> **Collected data entries**
=-=-=

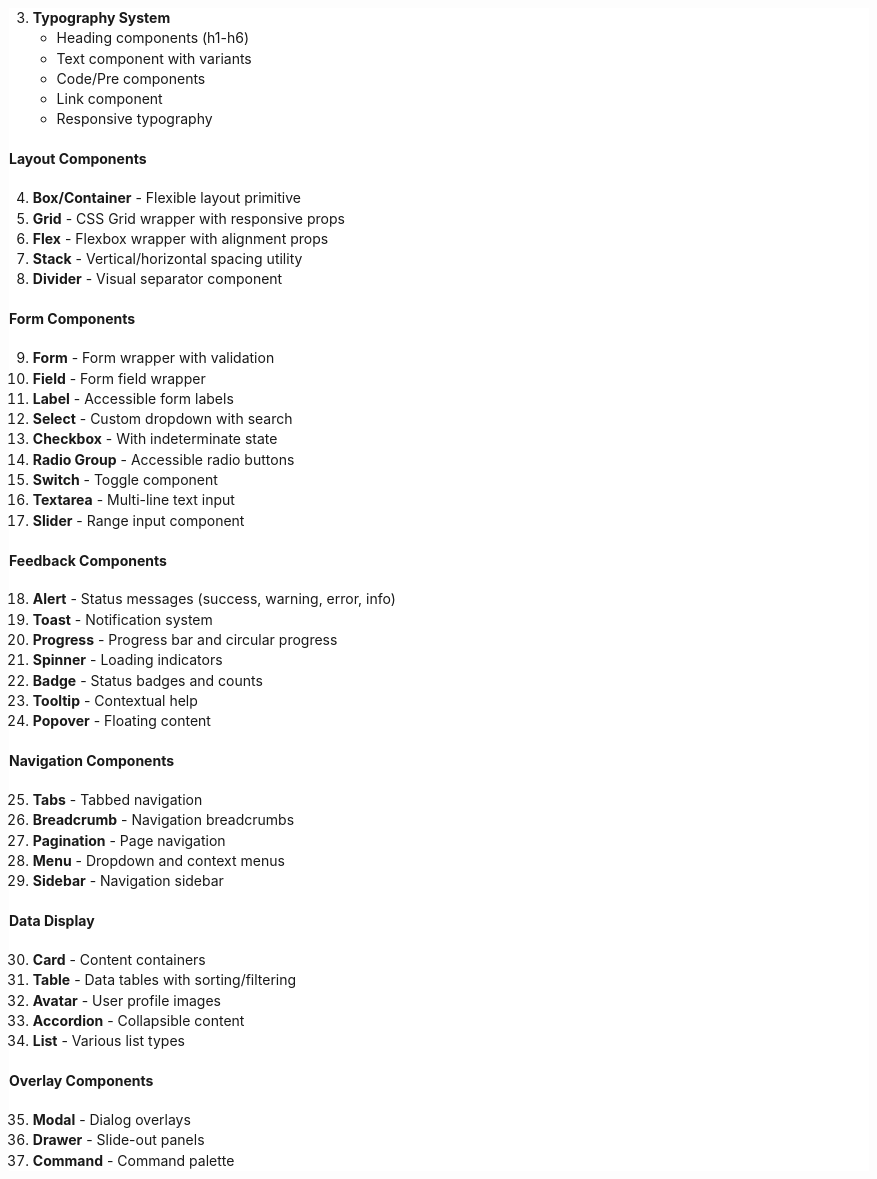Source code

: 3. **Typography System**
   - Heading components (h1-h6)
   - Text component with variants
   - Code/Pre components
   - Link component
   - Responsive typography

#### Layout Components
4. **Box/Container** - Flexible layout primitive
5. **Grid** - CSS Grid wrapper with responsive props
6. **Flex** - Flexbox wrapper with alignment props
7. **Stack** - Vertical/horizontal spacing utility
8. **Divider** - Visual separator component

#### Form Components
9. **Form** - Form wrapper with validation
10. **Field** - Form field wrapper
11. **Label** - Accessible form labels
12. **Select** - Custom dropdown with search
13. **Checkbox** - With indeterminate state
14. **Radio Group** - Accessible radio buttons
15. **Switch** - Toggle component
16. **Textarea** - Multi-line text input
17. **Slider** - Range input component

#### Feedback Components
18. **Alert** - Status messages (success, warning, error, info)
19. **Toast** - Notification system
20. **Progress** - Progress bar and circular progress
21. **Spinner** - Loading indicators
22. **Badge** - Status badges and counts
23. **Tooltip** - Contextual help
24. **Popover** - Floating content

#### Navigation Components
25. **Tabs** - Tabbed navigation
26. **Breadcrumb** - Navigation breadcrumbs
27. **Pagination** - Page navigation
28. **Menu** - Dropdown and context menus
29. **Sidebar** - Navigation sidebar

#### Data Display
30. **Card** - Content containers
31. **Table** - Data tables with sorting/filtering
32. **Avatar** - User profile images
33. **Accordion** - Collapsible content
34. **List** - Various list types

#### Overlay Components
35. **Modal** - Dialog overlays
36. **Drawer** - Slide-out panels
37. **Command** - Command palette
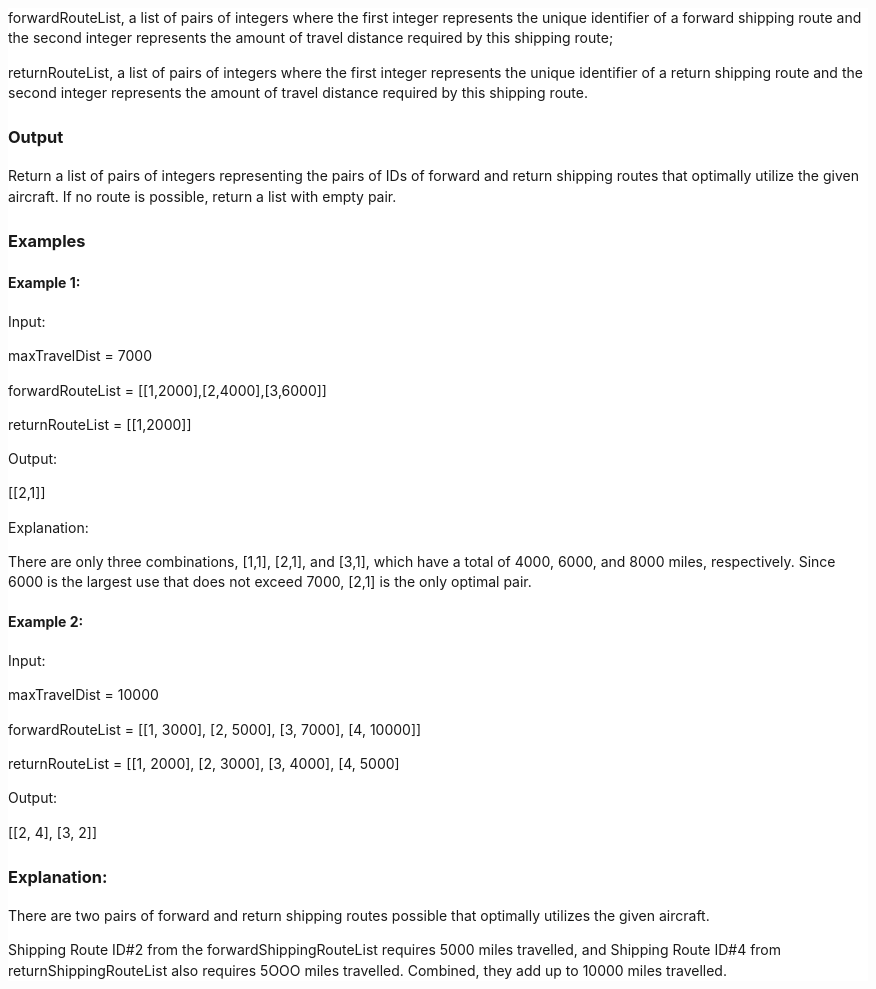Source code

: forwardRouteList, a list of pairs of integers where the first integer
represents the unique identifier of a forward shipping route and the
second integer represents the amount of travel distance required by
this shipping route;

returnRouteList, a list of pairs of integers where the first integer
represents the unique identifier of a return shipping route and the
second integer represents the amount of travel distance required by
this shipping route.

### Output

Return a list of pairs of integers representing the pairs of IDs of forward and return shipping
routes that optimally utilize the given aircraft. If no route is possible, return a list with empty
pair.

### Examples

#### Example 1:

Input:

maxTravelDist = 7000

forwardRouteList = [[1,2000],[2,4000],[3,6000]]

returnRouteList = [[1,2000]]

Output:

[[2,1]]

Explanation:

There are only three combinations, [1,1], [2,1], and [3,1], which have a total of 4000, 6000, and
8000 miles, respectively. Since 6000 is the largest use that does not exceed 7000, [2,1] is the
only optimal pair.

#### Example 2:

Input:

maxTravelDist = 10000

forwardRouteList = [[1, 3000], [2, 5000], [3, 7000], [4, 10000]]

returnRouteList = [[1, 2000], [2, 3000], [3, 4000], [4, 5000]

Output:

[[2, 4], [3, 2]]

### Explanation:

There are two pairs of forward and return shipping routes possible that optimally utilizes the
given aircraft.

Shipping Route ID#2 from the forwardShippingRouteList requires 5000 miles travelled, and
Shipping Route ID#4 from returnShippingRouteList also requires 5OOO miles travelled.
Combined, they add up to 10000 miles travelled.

=-=-=

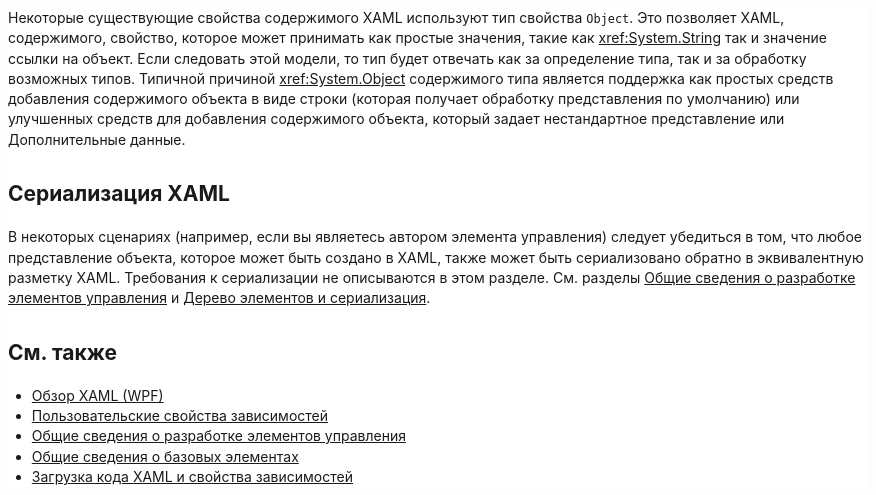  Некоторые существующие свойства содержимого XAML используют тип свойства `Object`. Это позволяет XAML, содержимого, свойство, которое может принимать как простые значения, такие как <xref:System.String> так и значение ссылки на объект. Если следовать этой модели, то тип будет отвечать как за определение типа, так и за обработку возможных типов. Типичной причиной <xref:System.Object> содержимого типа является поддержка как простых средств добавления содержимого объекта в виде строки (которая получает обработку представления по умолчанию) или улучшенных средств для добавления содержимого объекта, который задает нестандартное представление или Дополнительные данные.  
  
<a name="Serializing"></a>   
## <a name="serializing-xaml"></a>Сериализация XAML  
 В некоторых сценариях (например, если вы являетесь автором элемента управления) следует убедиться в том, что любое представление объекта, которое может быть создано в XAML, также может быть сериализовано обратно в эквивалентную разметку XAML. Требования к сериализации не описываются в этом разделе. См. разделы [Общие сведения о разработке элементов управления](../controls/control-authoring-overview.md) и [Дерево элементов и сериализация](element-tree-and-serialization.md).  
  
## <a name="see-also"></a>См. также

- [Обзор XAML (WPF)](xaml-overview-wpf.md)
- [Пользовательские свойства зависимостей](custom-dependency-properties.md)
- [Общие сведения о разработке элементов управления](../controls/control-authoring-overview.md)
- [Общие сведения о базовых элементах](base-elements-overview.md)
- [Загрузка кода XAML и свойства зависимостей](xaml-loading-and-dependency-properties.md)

=-=-=

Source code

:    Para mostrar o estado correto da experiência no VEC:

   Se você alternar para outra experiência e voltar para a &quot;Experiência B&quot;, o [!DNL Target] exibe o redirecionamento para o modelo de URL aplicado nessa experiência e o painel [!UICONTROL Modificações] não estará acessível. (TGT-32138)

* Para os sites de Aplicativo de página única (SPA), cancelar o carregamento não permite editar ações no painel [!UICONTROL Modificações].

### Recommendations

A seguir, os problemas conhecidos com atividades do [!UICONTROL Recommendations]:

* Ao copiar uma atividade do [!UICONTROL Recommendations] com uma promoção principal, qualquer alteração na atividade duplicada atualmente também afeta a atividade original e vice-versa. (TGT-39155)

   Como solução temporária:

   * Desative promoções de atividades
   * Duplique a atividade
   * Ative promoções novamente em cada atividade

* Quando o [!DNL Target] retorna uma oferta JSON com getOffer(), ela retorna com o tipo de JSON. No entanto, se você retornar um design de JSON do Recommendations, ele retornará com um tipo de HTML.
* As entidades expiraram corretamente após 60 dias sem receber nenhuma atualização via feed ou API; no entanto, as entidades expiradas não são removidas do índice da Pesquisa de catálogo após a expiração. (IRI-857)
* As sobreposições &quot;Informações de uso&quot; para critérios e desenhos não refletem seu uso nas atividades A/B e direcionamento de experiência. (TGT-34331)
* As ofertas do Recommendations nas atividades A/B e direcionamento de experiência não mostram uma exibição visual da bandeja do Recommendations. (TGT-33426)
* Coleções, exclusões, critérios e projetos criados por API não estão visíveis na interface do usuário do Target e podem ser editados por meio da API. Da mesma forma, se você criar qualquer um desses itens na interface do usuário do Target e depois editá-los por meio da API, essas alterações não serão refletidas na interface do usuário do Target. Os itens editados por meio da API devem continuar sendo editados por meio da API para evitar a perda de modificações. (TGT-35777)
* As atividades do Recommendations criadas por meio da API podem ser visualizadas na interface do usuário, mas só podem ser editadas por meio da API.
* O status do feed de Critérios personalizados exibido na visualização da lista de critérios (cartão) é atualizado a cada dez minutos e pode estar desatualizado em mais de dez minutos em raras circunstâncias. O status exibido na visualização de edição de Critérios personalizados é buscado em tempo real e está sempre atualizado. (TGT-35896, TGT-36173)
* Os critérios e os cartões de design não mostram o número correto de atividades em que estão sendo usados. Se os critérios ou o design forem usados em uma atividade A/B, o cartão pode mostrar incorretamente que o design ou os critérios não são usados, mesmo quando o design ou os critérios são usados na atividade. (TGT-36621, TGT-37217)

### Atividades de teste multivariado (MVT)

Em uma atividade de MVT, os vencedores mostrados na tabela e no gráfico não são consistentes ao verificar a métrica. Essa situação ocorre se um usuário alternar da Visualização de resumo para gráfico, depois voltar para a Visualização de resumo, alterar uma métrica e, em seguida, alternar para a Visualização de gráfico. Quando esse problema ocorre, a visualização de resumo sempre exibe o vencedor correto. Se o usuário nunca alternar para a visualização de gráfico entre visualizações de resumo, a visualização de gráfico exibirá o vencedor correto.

=-=-=

> **Activity**
Please render the lines of the records above, starting at the line containing "#### Feedback Components" and ending at the line containing "22. **Badge** - Status badges and counts", as a JSON list of strings with one string per line and blank lines omitted.

> **Solution to this exercise**
[
  "#### Feedback Components",
  "18. **Alert** - Status messages (success, warning, error, info)",
  "19. **Toast** - Notification system",
  "20. **Progress** - Progress bar and circular progress",
  "21. **Spinner** - Loading indicators",
  "22. **Badge** - Status badges and counts"
]